The article titled 'Quasiparticle self-consistent GW study of simple metals ' studied a standard method to calculate the electronic band structure of simple metals (alkali and alkaline earth metals) from first principles. The simulation model is reasonable and the calculated results are appealing, mainly including the confirmation of a common belief that simple metals can be regarded as nearly free electron gases with weak electronic correlation. The authors give detailed verification and rich comparison, ending up with the clear conclusion that the applicability of the GW method in correction is well demonstrated. Hence I would recommend the publication of this manuscript.

Author Response

We thank the Referee for his/her positive evaluation of the manuscript.

Reviewer 4 Report

The author provided an extensive study of metals using the GW method and comparing it with G0W0. The scientific results were expected, however, this could be a relevant contribution to the literature.

I suggest the paper for publication after minor corrections to the figure. The light green cannot be easily distinguished respect to the normal green, please change color.

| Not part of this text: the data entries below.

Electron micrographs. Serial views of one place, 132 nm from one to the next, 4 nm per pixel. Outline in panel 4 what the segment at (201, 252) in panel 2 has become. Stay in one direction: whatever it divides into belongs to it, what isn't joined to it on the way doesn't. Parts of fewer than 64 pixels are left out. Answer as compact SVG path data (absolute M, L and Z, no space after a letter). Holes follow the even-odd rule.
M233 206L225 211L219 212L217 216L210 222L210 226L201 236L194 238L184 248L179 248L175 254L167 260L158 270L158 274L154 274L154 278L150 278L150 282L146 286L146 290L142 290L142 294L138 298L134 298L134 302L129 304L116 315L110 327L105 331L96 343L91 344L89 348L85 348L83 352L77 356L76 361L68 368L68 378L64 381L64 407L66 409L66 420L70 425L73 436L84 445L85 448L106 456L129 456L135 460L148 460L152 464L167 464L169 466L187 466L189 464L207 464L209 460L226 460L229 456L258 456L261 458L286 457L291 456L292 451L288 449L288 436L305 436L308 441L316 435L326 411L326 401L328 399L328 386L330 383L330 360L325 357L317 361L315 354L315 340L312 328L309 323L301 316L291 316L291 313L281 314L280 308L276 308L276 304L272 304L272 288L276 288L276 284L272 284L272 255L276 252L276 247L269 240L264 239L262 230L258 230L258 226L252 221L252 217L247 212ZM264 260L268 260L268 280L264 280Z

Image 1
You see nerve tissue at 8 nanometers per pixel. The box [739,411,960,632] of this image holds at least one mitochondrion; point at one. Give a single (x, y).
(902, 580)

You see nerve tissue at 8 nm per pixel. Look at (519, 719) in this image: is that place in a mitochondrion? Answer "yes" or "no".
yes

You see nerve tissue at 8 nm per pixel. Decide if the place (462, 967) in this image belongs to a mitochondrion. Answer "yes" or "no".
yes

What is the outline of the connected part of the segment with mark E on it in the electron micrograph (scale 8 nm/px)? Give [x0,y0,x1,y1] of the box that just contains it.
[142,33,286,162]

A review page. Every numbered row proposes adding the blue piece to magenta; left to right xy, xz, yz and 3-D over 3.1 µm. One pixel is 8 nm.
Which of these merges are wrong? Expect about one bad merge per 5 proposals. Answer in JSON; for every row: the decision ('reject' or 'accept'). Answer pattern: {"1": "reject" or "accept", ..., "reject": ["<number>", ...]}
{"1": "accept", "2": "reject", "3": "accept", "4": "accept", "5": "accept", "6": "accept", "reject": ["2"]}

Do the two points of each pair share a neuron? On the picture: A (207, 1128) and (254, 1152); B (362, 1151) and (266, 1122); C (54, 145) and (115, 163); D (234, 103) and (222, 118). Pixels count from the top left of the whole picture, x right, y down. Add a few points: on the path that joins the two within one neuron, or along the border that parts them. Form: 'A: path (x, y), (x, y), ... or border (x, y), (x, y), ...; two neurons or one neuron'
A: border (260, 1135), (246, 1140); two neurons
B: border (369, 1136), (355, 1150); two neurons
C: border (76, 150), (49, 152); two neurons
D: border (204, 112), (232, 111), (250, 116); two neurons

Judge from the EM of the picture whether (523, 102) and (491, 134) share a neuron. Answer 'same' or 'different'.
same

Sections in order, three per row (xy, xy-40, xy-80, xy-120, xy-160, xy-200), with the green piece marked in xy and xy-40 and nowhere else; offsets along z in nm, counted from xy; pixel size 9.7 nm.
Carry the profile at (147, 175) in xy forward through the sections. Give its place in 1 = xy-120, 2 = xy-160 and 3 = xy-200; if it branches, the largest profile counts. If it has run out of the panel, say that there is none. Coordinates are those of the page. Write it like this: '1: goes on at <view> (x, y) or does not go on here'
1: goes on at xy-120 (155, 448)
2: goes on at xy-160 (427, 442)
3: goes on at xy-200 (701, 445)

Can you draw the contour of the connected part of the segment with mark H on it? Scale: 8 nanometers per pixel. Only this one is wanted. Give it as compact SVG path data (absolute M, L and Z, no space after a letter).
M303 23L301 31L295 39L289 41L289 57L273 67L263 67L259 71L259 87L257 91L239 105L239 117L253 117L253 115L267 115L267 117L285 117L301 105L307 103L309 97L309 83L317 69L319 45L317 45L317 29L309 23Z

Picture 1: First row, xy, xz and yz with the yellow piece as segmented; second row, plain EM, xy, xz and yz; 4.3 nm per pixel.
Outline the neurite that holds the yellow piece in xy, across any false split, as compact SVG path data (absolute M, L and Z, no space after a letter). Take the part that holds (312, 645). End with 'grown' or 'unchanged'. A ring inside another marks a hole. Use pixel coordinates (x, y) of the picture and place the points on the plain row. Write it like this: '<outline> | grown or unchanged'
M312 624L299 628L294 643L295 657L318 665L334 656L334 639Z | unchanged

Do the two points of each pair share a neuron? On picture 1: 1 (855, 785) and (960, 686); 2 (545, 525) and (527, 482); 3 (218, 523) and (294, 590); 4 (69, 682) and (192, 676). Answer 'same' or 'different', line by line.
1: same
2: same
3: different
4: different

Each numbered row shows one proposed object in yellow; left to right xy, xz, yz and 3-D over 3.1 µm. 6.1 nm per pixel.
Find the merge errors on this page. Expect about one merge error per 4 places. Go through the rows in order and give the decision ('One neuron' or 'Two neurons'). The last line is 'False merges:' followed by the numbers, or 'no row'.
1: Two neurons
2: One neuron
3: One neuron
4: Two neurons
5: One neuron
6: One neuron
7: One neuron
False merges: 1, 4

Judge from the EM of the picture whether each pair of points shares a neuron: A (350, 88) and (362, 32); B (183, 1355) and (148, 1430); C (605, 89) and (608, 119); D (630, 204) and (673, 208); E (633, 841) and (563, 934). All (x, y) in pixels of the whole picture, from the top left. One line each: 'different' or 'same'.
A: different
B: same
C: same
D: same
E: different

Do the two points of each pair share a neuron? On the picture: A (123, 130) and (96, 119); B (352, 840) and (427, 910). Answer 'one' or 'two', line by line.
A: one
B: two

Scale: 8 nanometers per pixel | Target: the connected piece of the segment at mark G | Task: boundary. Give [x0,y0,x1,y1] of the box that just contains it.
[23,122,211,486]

Since the band structures have different k-path due to the different symmetries, it will be easier for the reader to add in the figure or in the caption the relative crystal structure of the elements as bcc, fcc and hcp.

Author Response

We thank the Referee for his/her positive evaluation of the manuscript and for his/her suggestions to improve the quality of the plots. In the revised manuscript, we have changed the bandstructure plots according to the Referee's recommendations: two colors (orange and turquoise) for the experimental data are now used instead of (light and dark) green — we hope that the crosses are now better visible — and the crystal structure type (bcc, fcc, hcp) is now included in the labels.